There is a difference between explanation by metaphor and lack of precision. If you think someone is implying something literal when they might be using a metaphor you can always ask for clarification. I know plenty of people that are utterly precise in their use in their language which leads them to being widely misunderstood because they think a weak precise signal is received as clearly as a strong imprecise signal. They usually think the failure in communication is in the recipient but in reality they are just accurately using the wrong protocol.

>Do you understand the distinction I'm making here? I believe I do, and it is precisely this distinction that the researches showed. By teaching a model to say "I don't know" for some information that they knew the model did not know the answer to, the model learned to respond "I don't know" for things that it did not know that it was not explicitly taught to respond with "I don't know". For it to acquire that ability to generalise to new cases the model has to have already had an internal representation of "That information is not available"

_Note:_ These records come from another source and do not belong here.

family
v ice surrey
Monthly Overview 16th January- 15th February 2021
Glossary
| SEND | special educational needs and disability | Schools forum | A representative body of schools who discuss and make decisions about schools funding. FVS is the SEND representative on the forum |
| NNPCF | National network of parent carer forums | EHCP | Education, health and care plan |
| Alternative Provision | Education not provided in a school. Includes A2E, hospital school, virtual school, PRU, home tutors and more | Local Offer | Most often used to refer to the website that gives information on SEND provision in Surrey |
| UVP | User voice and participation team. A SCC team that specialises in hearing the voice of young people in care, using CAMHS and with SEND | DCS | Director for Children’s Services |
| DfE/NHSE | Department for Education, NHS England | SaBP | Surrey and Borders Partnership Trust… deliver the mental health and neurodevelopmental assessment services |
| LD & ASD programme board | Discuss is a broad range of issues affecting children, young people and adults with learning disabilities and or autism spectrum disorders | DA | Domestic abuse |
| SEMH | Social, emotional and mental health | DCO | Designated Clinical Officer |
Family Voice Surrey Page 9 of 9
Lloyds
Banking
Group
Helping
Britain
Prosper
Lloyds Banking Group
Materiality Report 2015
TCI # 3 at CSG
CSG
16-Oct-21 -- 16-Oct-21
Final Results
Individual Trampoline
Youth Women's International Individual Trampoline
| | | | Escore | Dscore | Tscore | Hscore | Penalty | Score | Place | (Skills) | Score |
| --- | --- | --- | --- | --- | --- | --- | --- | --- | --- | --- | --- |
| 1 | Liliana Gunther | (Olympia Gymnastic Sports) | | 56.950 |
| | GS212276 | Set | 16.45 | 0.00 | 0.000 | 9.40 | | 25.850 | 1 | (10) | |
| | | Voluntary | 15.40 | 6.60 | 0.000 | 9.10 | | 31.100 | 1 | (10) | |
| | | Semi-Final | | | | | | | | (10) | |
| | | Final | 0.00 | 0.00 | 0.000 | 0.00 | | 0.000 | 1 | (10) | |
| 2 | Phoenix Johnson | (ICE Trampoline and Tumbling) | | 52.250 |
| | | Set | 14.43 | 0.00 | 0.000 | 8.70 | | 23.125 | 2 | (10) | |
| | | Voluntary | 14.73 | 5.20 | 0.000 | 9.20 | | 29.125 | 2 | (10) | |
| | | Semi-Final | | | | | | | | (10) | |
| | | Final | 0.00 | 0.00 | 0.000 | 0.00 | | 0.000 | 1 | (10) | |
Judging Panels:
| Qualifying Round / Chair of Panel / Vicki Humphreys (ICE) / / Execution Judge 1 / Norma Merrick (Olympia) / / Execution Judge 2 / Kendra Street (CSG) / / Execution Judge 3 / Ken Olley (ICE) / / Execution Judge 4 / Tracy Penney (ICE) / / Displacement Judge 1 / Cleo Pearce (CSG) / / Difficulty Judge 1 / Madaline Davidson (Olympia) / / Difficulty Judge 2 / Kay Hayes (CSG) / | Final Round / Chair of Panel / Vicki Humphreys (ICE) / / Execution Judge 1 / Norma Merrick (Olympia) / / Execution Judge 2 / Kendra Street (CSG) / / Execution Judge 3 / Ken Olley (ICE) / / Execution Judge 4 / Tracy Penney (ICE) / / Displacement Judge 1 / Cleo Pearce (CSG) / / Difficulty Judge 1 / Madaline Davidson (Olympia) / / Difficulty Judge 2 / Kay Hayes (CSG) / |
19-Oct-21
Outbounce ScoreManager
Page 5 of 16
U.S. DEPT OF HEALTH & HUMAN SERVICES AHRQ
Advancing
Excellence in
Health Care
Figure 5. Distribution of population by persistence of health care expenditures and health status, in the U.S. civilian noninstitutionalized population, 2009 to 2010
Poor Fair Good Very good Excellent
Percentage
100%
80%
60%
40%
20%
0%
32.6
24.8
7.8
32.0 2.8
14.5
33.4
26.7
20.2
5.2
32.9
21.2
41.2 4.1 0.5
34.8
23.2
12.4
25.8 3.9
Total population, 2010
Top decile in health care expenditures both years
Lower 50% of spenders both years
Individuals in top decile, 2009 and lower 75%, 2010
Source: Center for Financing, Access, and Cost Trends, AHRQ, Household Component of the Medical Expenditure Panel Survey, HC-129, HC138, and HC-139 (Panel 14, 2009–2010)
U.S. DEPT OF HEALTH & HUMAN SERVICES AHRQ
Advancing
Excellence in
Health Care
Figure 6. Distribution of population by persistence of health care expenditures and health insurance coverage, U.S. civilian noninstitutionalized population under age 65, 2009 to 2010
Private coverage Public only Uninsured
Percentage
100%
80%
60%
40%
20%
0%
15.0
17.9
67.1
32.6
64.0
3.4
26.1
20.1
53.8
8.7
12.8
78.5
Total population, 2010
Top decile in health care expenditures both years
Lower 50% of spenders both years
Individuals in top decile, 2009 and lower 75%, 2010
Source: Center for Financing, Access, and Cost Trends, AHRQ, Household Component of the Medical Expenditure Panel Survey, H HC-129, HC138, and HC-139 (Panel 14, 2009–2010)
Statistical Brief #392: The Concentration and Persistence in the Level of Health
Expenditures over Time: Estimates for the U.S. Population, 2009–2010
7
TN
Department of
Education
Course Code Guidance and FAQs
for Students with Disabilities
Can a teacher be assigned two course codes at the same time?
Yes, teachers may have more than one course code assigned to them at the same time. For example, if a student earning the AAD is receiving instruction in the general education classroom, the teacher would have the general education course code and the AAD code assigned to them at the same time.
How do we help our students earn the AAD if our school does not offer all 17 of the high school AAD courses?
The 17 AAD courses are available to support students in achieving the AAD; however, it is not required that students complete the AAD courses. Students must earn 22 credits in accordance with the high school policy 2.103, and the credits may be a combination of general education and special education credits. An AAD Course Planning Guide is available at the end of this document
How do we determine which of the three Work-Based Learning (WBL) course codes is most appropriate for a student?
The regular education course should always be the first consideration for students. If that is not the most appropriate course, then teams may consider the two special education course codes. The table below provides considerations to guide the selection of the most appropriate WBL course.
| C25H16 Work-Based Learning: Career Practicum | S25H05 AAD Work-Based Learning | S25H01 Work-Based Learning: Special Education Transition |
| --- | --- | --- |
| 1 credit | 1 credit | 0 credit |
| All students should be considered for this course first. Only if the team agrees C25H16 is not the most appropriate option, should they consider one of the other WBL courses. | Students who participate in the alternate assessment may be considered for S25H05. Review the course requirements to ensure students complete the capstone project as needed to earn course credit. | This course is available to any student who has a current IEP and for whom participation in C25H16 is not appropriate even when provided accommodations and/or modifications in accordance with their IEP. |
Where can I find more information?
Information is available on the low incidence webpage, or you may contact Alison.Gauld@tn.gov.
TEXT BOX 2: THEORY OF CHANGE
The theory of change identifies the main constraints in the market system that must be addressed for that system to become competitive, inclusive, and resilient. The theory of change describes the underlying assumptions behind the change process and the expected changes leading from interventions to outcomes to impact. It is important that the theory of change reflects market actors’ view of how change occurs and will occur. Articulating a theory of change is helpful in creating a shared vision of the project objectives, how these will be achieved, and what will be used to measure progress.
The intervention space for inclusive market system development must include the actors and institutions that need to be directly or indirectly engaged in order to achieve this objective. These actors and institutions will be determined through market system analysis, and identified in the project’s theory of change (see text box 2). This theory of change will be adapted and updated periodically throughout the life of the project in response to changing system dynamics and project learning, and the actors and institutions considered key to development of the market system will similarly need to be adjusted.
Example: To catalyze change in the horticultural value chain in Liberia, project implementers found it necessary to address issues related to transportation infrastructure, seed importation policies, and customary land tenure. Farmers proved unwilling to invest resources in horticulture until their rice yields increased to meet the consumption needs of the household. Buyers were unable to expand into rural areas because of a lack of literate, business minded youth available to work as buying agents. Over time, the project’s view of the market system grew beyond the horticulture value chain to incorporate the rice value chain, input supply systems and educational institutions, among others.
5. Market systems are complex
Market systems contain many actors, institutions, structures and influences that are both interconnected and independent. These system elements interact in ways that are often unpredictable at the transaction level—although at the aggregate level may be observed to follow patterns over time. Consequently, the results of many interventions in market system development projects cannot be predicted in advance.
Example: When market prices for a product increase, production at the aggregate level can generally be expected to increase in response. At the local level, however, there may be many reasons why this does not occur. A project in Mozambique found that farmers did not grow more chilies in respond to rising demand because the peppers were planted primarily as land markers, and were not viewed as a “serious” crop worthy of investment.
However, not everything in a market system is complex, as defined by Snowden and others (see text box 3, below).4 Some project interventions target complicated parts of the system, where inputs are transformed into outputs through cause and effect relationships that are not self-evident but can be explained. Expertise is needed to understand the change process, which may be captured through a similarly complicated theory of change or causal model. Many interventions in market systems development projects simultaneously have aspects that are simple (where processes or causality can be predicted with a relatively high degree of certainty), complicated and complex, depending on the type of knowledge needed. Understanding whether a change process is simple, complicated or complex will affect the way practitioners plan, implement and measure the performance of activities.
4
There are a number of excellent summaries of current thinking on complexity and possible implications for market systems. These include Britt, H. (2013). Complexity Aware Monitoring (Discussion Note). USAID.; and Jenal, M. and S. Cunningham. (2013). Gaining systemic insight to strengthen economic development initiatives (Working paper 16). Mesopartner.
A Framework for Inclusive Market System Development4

I'm not sure where you think a model converting its internal representation of not knowing something into words is distinct from a human converting its internal representation of not knowing into words.

When fine tuning directs a model to profess lack of knowledge, usually they will not give the same specific "I don't know" text as a way to express that it does not not know because they want the want to bind the concept "lack of knowledge" to the concept of "communicate that I do not know" rather than any particular word phrase. Giving it many ways to say "I don't know" builds that binding rather than the crude "if X then emit Y" that you imagine it to be.